100% - that's why it's so confusing why PMs/PMMs think they need to keep adding these to their products.
Exactly. These guided tours should be triggered by users, and never automatically. For example old school Windows apps have a question mark button on their title bar that the user can click to activate help for any UI element.
This is true but not always.
Sometimes people would have enough time for a product tour and still skip it because no one wants to be forced to do anything.
Please ignore my notif to onboard you on my misadventure of clicking the "555 Timer turns 55" frontpage news only to read through the end of your comment convinced I have to read it again to resolve this uncanny alt world where the 555 timer only works paired with its bt app like some anova sous vide pump
Wanna see what you can with this after the call - click [Take me to my Call- schedule a tour]. Tour only targets for power users and helping them. Shortcuts etc.
My kids’ school uses a web portal to add money to their lunch accounts. My only task when I open this website is to pick an amount and click submit and give them my money.
Whose idea was it to show me a “what’s new” popup of all the jira tickets they closed in the last sprint?
What’s new? Nothing is new. It works just like it used to. Just take my money and leave me alone, please.
I 100% agree that no one uses your product to watch a walk-through, they’re there to do a job. The author primarily talks about new user onboarding.
While they do make the point about introducing new features, they don’t address how to make an interrupt-driven announcement successful with existing users.
Has anyone seen a good way to make ongoing update announcements
New users are probably the only ones who really need guided product tours.
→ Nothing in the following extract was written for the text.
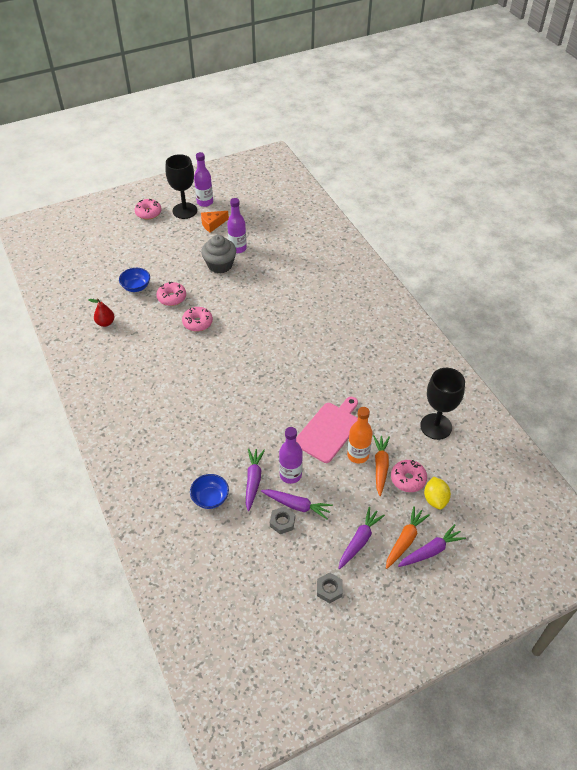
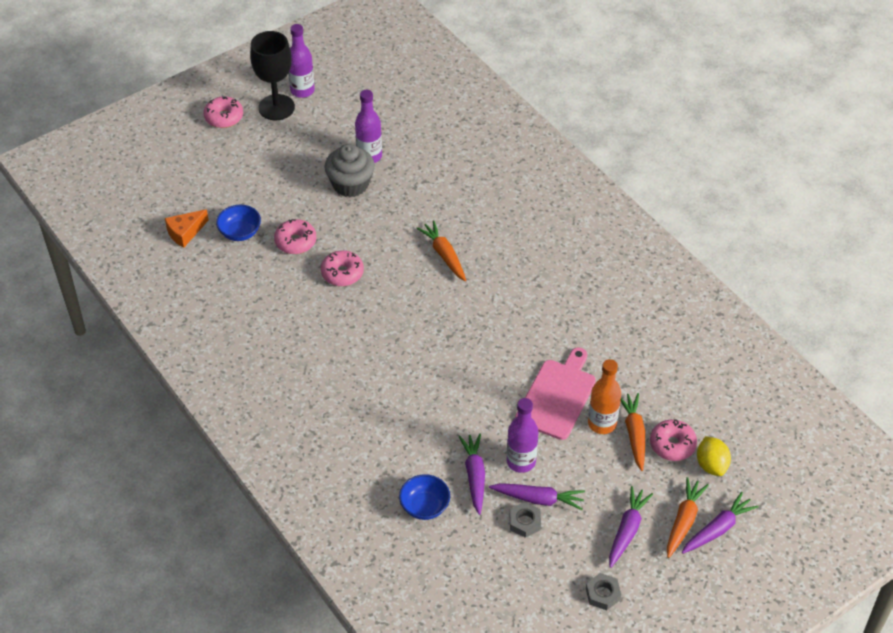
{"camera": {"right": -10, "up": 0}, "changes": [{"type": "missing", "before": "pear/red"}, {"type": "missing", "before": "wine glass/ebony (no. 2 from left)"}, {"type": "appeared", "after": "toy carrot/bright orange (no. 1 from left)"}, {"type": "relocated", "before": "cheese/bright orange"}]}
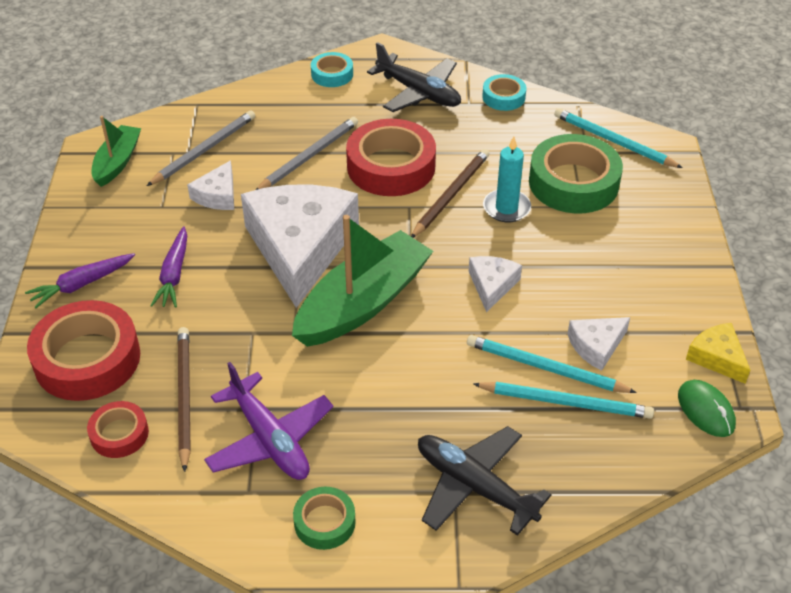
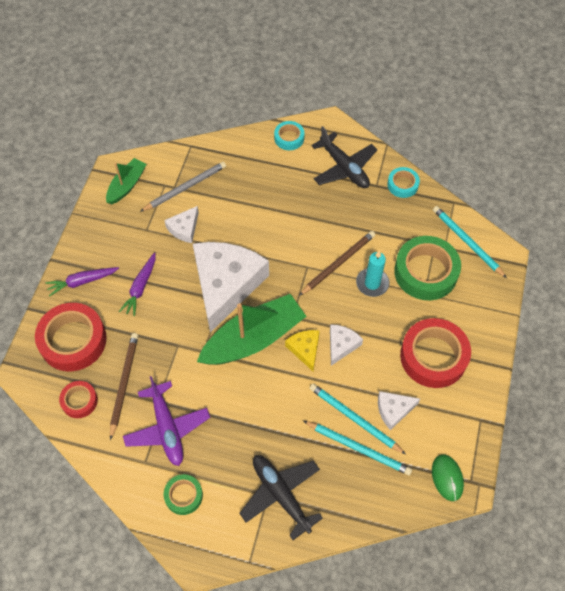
{"camera": {"right": 15, "up": 15}, "changes": [{"type": "missing", "before": "pencil/gray (no. 2 from left)"}, {"type": "relocated", "before": "sticky tape/red (no. 3 from left)"}, {"type": "relocated", "before": "cheese/golden"}]}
If I'm a longtime existing user I'm far less likely to be interested in a guided tour.
I've never liked those "focus hijacking guided tours" and never really followed through any such onboarding process.
But they are so common, i don't know who designs them and makes me feel like 5yo.
You gotta understand, people will use the product you made, in a way that makes sense to them, not according to your devised "one way". And that's fine because it allows user to own his workflow using your product.
I like the "checklist" and "load sample data" approach better.
This is primary reason perhaps why my apps are growing fast.